__What to do__. Copy out every line of the data below, keeping each one unchanged.

══ Records to use

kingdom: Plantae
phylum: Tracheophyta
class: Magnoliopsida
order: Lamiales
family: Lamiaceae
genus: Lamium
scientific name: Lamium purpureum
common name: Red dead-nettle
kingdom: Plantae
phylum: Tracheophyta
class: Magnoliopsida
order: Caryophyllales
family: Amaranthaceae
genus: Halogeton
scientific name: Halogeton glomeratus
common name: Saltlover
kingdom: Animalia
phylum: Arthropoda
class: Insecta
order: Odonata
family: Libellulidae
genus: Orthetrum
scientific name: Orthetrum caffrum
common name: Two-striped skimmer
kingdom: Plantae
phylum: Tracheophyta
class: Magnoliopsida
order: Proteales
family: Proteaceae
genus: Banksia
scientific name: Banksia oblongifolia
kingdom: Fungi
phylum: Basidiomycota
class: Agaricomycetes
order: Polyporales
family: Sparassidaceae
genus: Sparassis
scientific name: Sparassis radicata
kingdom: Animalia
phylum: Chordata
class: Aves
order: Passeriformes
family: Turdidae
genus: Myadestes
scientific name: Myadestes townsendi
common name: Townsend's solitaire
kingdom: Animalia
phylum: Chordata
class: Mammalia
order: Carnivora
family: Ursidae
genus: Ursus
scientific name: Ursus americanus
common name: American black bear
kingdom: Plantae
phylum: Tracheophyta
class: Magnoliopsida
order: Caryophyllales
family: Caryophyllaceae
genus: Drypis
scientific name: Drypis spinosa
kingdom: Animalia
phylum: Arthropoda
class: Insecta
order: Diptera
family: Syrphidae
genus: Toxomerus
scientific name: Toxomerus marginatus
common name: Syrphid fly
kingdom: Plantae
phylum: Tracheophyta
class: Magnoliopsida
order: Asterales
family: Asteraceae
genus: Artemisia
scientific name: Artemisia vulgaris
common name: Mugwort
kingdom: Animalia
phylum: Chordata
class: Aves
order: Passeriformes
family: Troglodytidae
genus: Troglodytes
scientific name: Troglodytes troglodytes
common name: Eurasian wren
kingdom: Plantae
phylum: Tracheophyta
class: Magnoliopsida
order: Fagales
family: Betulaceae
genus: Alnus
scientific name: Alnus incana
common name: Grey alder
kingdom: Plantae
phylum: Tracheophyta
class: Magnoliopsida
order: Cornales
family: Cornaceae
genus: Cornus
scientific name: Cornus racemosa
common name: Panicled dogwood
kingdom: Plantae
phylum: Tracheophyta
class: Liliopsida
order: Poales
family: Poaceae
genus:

════

__Solution for this exercise__.
kingdom: Plantae
phylum: Tracheophyta
class: Magnoliopsida
order: Lamiales
family: Lamiaceae
genus: Lamium
scientific name: Lamium purpureum
common name: Red dead-nettle
kingdom: Plantae
phylum: Tracheophyta
class: Magnoliopsida
order: Caryophyllales
family: Amaranthaceae
genus: Halogeton
scientific name: Halogeton glomeratus
common name: Saltlover
kingdom: Animalia
phylum: Arthropoda
class: Insecta
order: Odonata
family: Libellulidae
genus: Orthetrum
scientific name: Orthetrum caffrum
common name: Two-striped skimmer
kingdom: Plantae
phylum: Tracheophyta
class: Magnoliopsida
order: Proteales
family: Proteaceae
genus: Banksia
scientific name: Banksia oblongifolia
kingdom: Fungi
phylum: Basidiomycota
class: Agaricomycetes
order: Polyporales
family: Sparassidaceae
genus: Sparassis
scientific name: Sparassis radicata
kingdom: Animalia
phylum: Chordata
class: Aves
order: Passeriformes
family: Turdidae
genus: Myadestes
scientific name: Myadestes townsendi
common name: Townsend's solitaire
kingdom: Animalia
phylum: Chordata
class: Mammalia
order: Carnivora
family: Ursidae
genus: Ursus
scientific name: Ursus americanus
common name: American black bear
kingdom: Plantae
phylum: Tracheophyta
class: Magnoliopsida
order: Caryophyllales
family: Caryophyllaceae
genus: Drypis
scientific name: Drypis spinosa
kingdom: Animalia
phylum: Arthropoda
class: Insecta
order: Diptera
family: Syrphidae
genus: Toxomerus
scientific name: Toxomerus marginatus
common name: Syrphid fly
kingdom: Plantae
phylum: Tracheophyta
class: Magnoliopsida
order: Asterales
family: Asteraceae
genus: Artemisia
scientific name: Artemisia vulgaris
common name: Mugwort
kingdom: Animalia
phylum: Chordata
class: Aves
order: Passeriformes
family: Troglodytidae
genus: Troglodytes
scientific name: Troglodytes troglodytes
common name: Eurasian wren
kingdom: Plantae
phylum: Tracheophyta
class: Magnoliopsida
order: Fagales
family: Betulaceae
genus: Alnus
scientific name: Alnus incana
common name: Grey alder
kingdom: Plantae
phylum: Tracheophyta
class: Magnoliopsida
order: Cornales
family: Cornaceae
genus: Cornus
scientific name: Cornus racemosa
common name: Panicled dogwood
kingdom: Plantae
phylum: Tracheophyta
class: Liliopsida
order: Poales
family: Poaceae
genus:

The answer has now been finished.